EXCERPTED TEXT:
--*--

# NEW YORK members?



## 70AARCUDA (Nov 14, 2010)

...how many of us are New York members?


----------



## shawn672 (Oct 31, 2010)

Yay for NY


----------



## SingBam (Jan 11, 2011)

I'm in NY.


----------



## jellbel57 (Jan 25, 2011)

yep


----------



## mattk (Feb 18, 2011)

Long Island. Just picked up my Cruze Saturday but haven't seen another one here since I ordered it back in February.


----------



## Vampyre Mike (Mar 30, 2011)

Long Island as well, picked mine up on the 15th. I've seen two thus far on Sunrise Hwy  both blue, mine is red.


----------



## cerbomark (Dec 13, 2010)

upstate, Adirondacks.


----------



## jsscooby (May 11, 2011)

upstate, Columbia County


----------



## mikenyc (Jun 15, 2011)

queens ny


----------



## blk88verde (Apr 30, 2011)

Westchester county, NY - Black Granite Metallic 6M ECO arriving on July 1


----------



## cj10918 (Jun 14, 2011)

Orange County


----------



## CTcruze11 (Jun 26, 2011)

up in ct right over the line


----------



## dane (Jul 31, 2011)

long island...


----------



## Xlr8machineshop (Jul 17, 2011)

Waterford ny just outside of Albany 

2011 cruze Eco m6


----------



## NBrehm (Jun 27, 2011)

Dutchess County


----------



## cruzed (Aug 23, 2011)

I live near Binghamton, NY.


----------



## magoo3 (Apr 10, 2011)

I was born in LI (Live in CA now)... where are all the LI people from?


----------



## Rockerxink820 (Aug 8, 2011)

Up state Jefferson county


----------



## sciphi (Aug 26, 2011)

Steuben county. Also known as the middle of nowhere, NY.


----------



## pbeyer2010 (Sep 5, 2011)

Rockland County .... Who is up for a meet and cruising in the Cruze(s)!?


----------



## backyardcustoms (Jun 6, 2011)

WNY (Erie County - Buffalo)

wouldnt mind having a meet up somewhere, trying to get something going here right now. WNY Cruze


----------



## Bluman (Oct 1, 2011)

_Long Island (Suffolk Co.)_


----------



## Eightbelow (Mar 16, 2011)

Western NY Buffalo Bills/Sabres FTW


----------



## ErikBEggs (Aug 20, 2011)

Buffalo, NY native in Newark, DE for college so closer to NYC at the moment. WNY Cruzers I can meet. I'm also tryna get in with the ontario boys, lol


----------



## sbickmeyer (Oct 23, 2011)

I'm about 30mi NW of Albany. Don't have a Cruze yet (my dad does though), but should have one by the end of March, or early April.


----------



## dragnframe (May 27, 2011)

Live in orange county, work in rockland county


----------



## BlueTopazECO12 (Jan 2, 2012)

Long Island, NY here. Nassau County to be exact. I've only seen a few Cruzes, not many though


----------



## tbill (Dec 4, 2011)

east of syracuse, oneida county. have spent some time in Ardsley NY for GM training, and in Erie Ny for GM training. it would seem i am a smaller version of ZZ Top, instead of nation wide, i'm only state wide, lol.


----------

--*--

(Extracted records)
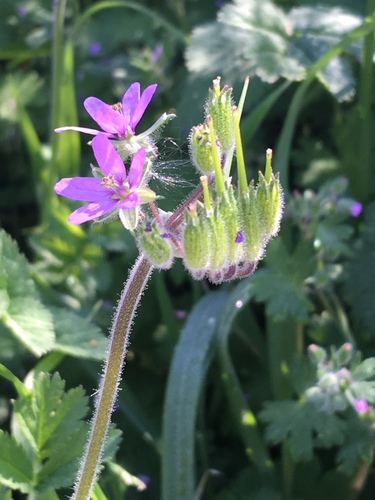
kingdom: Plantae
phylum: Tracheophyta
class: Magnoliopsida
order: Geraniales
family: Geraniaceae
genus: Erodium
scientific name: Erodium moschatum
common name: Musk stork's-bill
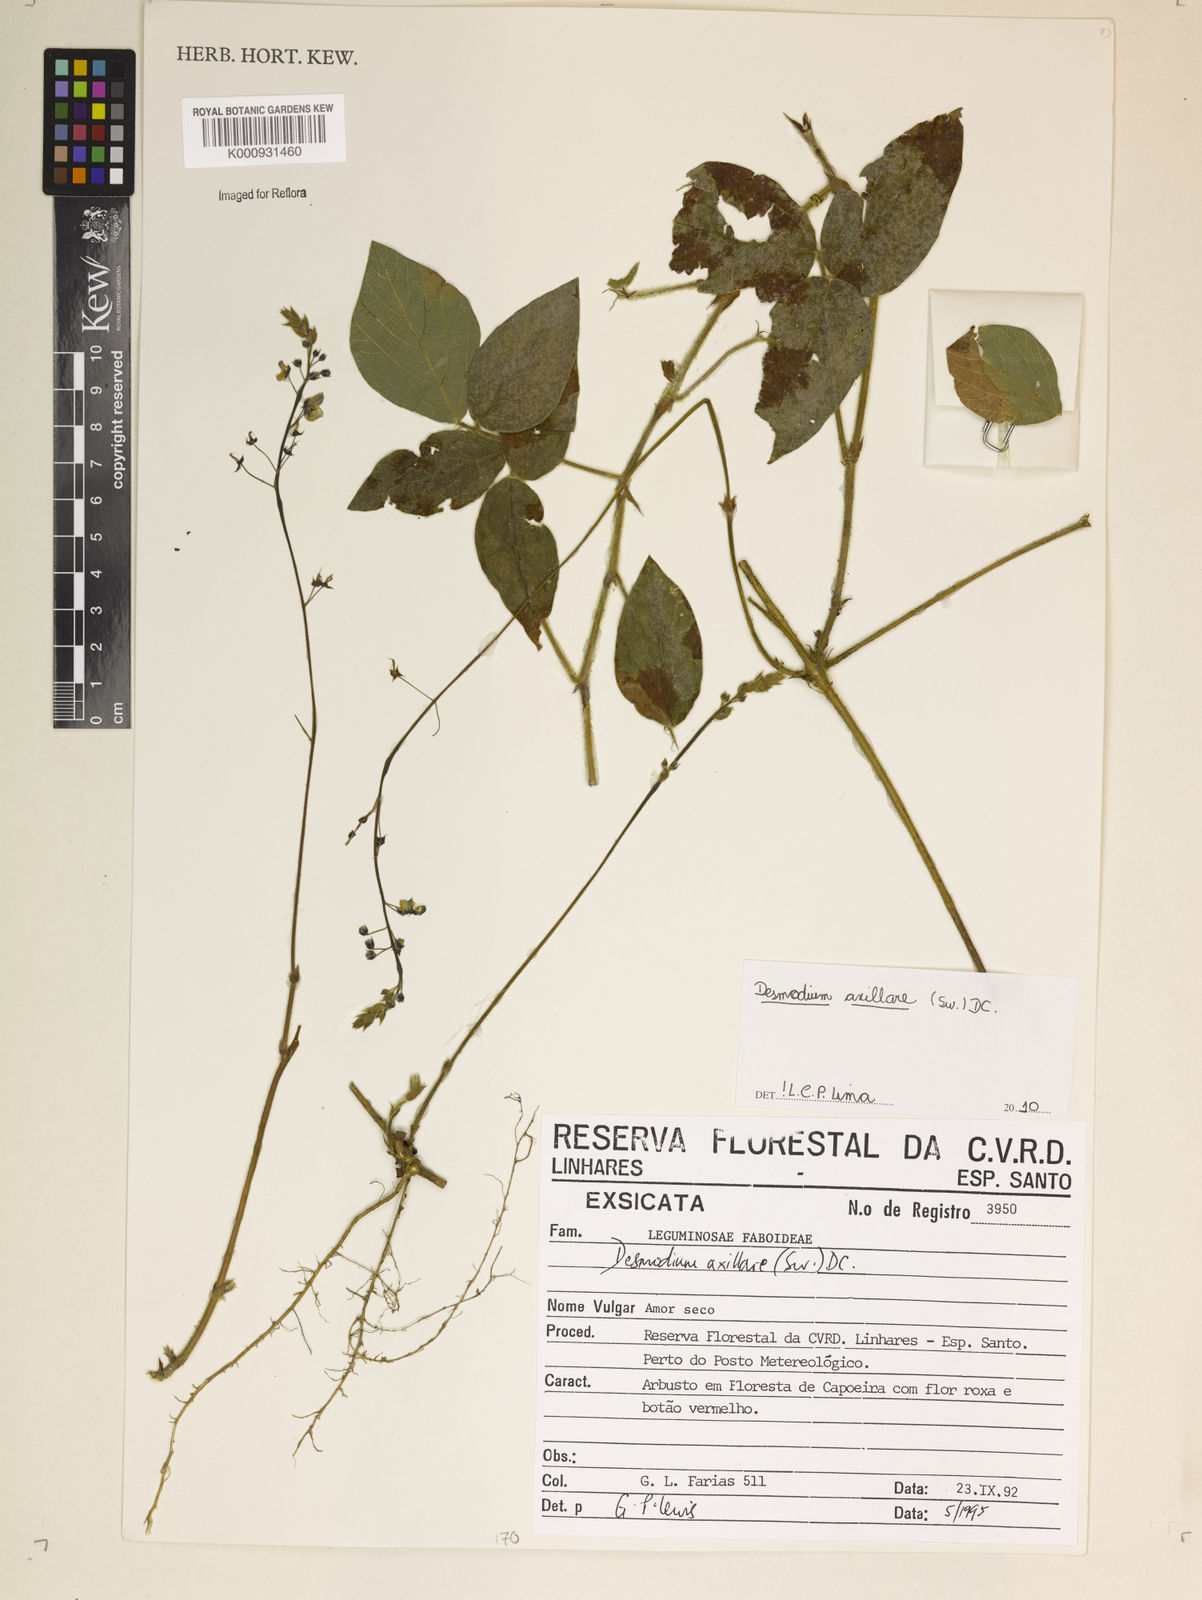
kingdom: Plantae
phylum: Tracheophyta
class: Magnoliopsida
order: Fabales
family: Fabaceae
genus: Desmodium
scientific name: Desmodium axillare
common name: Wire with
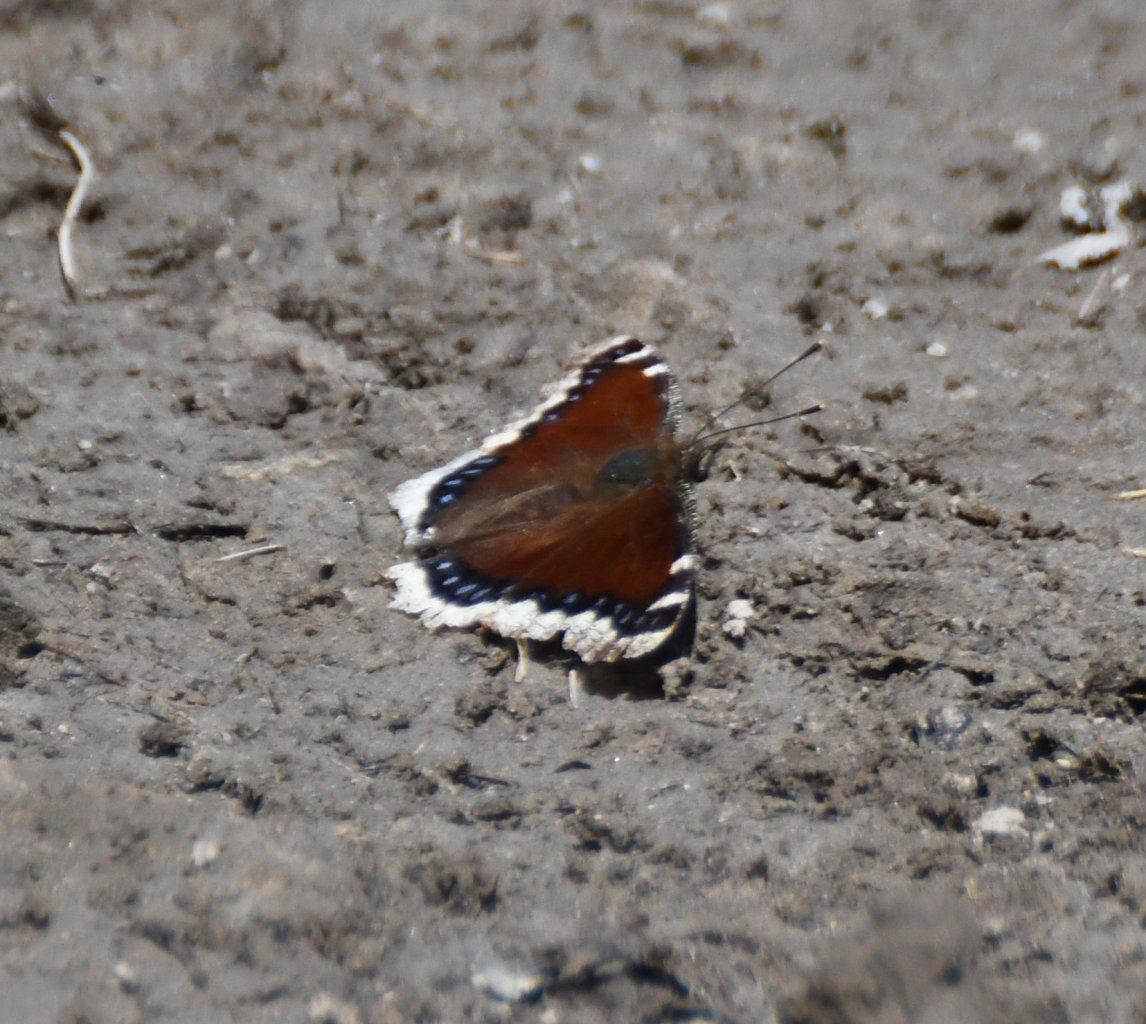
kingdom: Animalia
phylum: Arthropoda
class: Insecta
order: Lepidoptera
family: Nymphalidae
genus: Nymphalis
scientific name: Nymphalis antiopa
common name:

--*--

EXERCISE:
Answer these about the New York members thread:
1. What color is the car Vampyre Mike picked up?
2. What does sciphi say Steuben county is also known as?
3. In which two places did tbill spend time for GM training?
The listing isn't needed for this work.

RESULT OF THIS TASK:
1. Red.
2. The middle of nowhere, NY.
3. Ardsley NY and Erie NY.